Information shown: Begin

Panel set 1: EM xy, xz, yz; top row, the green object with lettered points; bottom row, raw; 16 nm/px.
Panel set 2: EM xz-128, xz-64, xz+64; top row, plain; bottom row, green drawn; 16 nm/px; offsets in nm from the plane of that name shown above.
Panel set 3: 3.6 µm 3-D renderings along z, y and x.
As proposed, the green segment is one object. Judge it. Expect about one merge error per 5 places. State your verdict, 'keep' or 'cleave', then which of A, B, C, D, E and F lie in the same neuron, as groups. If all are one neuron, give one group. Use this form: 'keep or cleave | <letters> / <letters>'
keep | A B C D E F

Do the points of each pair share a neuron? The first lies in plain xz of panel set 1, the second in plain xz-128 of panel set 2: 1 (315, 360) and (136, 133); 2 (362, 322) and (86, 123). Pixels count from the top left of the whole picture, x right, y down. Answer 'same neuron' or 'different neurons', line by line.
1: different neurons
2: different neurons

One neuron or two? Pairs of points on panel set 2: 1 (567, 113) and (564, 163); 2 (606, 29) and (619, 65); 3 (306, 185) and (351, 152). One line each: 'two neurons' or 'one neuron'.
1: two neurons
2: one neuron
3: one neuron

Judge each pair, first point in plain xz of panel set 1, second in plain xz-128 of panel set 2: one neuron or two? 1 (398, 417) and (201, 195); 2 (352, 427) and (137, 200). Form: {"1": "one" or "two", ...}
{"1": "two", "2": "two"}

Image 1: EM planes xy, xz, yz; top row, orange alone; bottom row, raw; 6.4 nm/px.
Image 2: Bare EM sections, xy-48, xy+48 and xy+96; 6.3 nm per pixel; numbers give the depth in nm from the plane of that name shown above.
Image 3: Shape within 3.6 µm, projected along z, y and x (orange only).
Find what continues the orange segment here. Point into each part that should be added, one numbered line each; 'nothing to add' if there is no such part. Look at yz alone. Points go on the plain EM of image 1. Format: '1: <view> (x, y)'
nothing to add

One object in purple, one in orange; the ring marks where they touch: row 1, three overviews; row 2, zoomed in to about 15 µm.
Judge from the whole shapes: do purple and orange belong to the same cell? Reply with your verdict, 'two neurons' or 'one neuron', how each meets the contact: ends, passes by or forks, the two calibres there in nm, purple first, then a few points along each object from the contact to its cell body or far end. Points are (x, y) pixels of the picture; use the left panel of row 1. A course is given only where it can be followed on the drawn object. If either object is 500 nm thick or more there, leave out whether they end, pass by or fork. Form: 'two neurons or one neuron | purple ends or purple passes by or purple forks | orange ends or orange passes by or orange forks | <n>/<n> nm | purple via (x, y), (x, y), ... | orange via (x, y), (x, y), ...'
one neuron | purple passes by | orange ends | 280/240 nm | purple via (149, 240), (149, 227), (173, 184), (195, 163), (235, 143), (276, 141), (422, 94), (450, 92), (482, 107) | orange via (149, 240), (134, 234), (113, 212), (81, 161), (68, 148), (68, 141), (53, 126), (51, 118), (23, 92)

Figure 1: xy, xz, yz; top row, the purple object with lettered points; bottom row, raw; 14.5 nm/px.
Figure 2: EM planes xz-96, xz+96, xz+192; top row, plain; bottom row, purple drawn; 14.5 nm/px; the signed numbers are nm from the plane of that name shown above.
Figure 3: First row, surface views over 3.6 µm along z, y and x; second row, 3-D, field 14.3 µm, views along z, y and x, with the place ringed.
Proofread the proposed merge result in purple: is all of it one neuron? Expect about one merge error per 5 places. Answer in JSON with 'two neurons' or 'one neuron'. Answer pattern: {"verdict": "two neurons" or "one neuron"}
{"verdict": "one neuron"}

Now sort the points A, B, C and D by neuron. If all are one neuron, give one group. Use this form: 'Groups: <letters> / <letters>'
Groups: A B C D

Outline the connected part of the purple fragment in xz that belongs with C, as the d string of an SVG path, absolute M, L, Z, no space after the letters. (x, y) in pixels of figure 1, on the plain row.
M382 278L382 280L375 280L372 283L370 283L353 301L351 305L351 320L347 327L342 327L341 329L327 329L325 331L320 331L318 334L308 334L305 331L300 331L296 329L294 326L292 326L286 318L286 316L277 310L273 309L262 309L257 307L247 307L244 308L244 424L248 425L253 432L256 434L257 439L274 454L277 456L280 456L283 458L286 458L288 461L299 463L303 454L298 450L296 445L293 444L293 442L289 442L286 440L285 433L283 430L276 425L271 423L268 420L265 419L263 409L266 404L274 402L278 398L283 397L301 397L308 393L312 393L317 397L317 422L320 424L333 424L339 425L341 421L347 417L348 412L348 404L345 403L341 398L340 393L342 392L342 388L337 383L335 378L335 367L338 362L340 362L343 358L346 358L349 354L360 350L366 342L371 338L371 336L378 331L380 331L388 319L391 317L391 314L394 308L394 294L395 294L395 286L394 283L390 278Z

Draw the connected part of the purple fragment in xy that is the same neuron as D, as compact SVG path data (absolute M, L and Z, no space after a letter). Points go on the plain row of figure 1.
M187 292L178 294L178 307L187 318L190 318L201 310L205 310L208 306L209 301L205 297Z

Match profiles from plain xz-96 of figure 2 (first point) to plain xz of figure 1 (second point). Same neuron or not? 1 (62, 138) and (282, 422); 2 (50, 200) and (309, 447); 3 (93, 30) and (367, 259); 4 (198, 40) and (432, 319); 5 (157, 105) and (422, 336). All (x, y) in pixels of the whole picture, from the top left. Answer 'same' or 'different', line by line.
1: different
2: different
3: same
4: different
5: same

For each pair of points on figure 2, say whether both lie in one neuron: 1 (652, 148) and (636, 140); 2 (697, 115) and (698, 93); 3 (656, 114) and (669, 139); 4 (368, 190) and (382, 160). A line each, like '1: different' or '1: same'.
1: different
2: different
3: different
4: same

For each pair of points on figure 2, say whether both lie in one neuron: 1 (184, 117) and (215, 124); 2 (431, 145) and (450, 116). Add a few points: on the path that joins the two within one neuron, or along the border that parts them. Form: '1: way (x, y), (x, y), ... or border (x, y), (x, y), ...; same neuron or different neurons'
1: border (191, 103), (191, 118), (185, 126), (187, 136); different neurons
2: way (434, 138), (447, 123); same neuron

Information shown: End

» **Required work**: Whenever a line of the data holds the string "lettered", pick that line out.

» **Finished exercise**:
Panel set 1: EM xy, xz, yz; top row, the green object with lettered points; bottom row, raw; 16 nm/px.
Figure 1: xy, xz, yz; top row, the purple object with lettered points; bottom row, raw; 14.5 nm/px.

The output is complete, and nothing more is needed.